For instance lets say I have this string 1122334455 in table_a and have a table_b with a column containing those following values:

'11'
'112'
'1122'
'112233'
'1122335455'

The desire match of the string 1122334455 is 112233.

Is there any function or query that could be use the desire output?

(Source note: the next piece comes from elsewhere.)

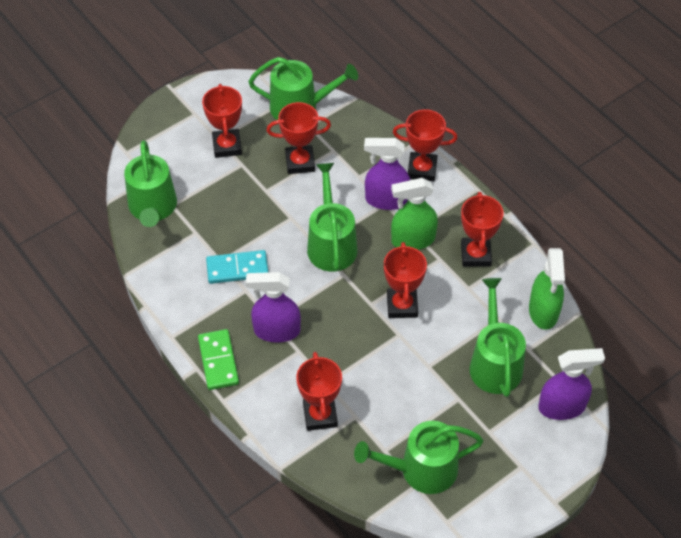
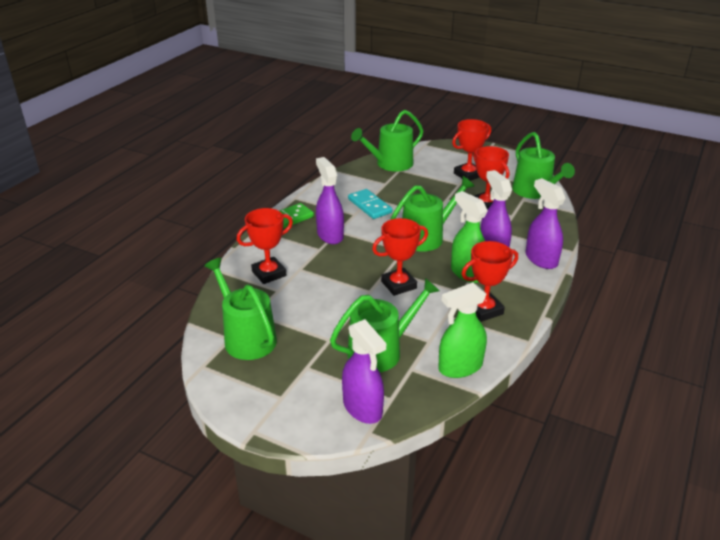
camera: 65 degrees right, 20 degrees down
red trophy [393,109,458,181] -> purple spray bottle [526,178,566,269]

CodePudding user response：

Match the string using like operator and sort results by length:

select *
from table_b
join table_a on table_a.str like concat('%', table_b.str, '%')
order by char_length(table_b.str) desc
limit 1

CodePudding user response：

You can join using the LIKE operator and then use a Window Function to identify which match for each tablea string is the largest from tableb.

SELECT *
FROM 
  (
    SELECT tablea.yourstring, 
      tableb.yourotherstring, MAX(LENGTH(tableb.yourotherstring)) OVER (PARTITION BY tablea.yourstring) as maxlength
    FROM tablea
      LEFT OUTER JOIN tableb 
        ON tablea.yourstring LIKE concat('%', tableb.yourotherstring, '%')  
  )
WHERE LENGTH(yourotherstring) = maxlength;

I believe Google is introducing the Qualify clause (available in Snowflake and Teradata currently) in a future release and currently available in pre-release, where this becomes a little easier to write:

SELECT *
FROM tablea
  LEFT OUTER JOIN tableb 
    ON tablea.yourstring LIKE concat('%', tableb.yourotherstring, '%')
QUALIFY LENGTH(tableb.yourotherstring) = MAX(LENGTH(tableb.yourotherstring)) OVER (PARTITION BY tablea.yourstring)
    

CodePudding user response：

Consider below (BigQuery)

select col_a as pattern, col_b as match
from table_a, unnest(generate_array(1, length(col_a))) pos
join table_b
on starts_with(substr(col_a, pos), col_b)
where true
qualify 1 = row_number() over(partition by col_a order by length(col_b) desc)    

if applied to dummy data as in your question

with table_a as (
  select '1122334455' col_a union all 
  select '1123334455'
), table_b as (
  select '11' col_b union all
  select '112' union all
  select '1122' union all
  select '112233' union all
  select '1122335455' 
)     

the output is

Note: I purposely NOT using LIKE as it is quite expensive string function, which can be quite expensive on big volumes ...